Jersey City’s public school system contains approximately 28,000 students and 3,346 teachers. It runs on a $629 million school budget.
The district includes nine of the 12 charter schools operating in Hudson County.
When Schundler was mayor, he was an advocate of giving parents vouchers to help them send their kids to private school rather than public.
How do the new administrations’ recommendations affect the district?
Jersey City Schools Superintendent Dr. Charles Epps discussed last week the recommendations given in the report.
On the issue of teacher pay, and funding for the school district, Epps said he knows the governor will have a tough time because of the state’s budget shortfall of between $1 and $2 billion dollars for the current fiscal year, and the estimated $11 billion deficit by state officials for the next fiscal year.
The Jersey City school budget for the coming school year is usually approved by the local school board in the spring of the previous year, and then voted upon by the public during the school board election in April.
The school district gets at least 75 percent of its funding from the state, with the rest coming from taxes and federal funds.
“There will be flat funding not just for Jersey City but possibly the whole state, and we will take a hit,” Epps said last week. “We will just have to be a little more efficient.”
As far as changing the teacher tenure requirement, Epps said that’s “debatable” and expects there will be much discussion between the state and the New Jersey Education Association, the powerful teachers’ union. In Jersey City, there are 515 teachers on the job without tenure.
Epps was asked if he expects to stay on in the superintendent post he has held since 2000 while Christie is in office. He said couldn’t answer that question until his contract is up for renewal by the school board. It expires June 30, 2011. Epps earns a base pay of $250,000 plus a $10,000 housing allowance, the kind of salary arrangement that catches the eye of a fiscal hawk like Christie.
Epps is also a Democrat who served in the state Assembly from 2006 to 2008.

Touts a new education future

Shelley Skinner has a 6-year-old daughter who goes to the same school where her mom works, the Learning Community Charter School (LCCS) on Kennedy Blvd. in Jersey City. Skinner is the school’s Director of Development and Outreach.
But it is Skinner’s other role as a trustee on the board of the New Jersey Charter Schools Association that helped her provide input into Christie’s education commission’s report.
She said the Jersey City school system was looked at as closely as all the other school districts in the state when the report was being put together.
But she said there will be some hard choices for Jersey City schools, specifically on the financial end.
“They have $5 million invested in administrator’s salaries in the central office, while in the meantime, the district’s enrollment declined,” Skinner said.
She commends for Christie for being pro-charter schools and having an open mind to bringing more state funding to charter schools.

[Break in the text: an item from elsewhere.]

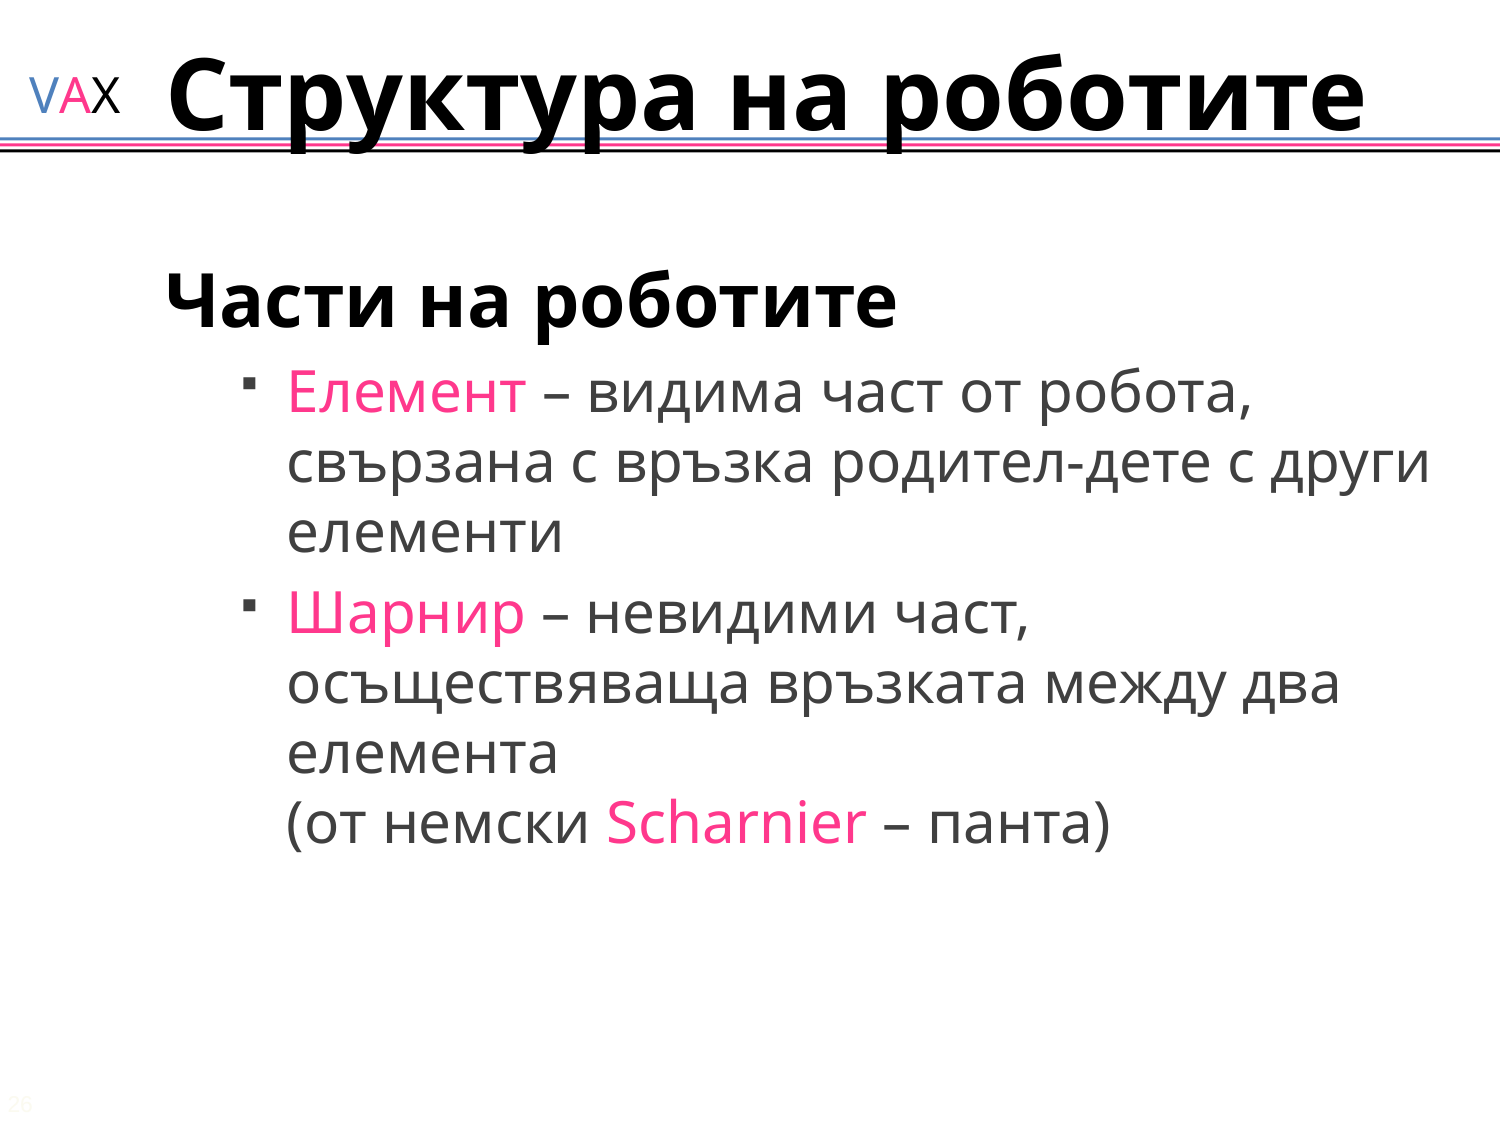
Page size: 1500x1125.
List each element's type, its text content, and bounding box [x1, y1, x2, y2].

list Части на роботите Елемент – видима част от робота, свързана с връзка родител-дете с други елементи Шарнир – невидими част, осъществяваща връзката между два елемента (от немски Scharnier – панта) [150, 200, 1488, 1113]
title Структура на роботите [0, 37, 1500, 144]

Charter schools are usually founded by parents and/or educators, but get most of their funding from the state. Thus, they remain tuition-free public schools. They have less oversight from the local school board than regular schools.
Charter schools are supposed to receive 90 percent of the full funding spent per pupil in the regular public schools, which in Jersey City’s case is currently $17,368 per public school pupil. However, Skinner said that schools like LCCS receive about 50 percent at best.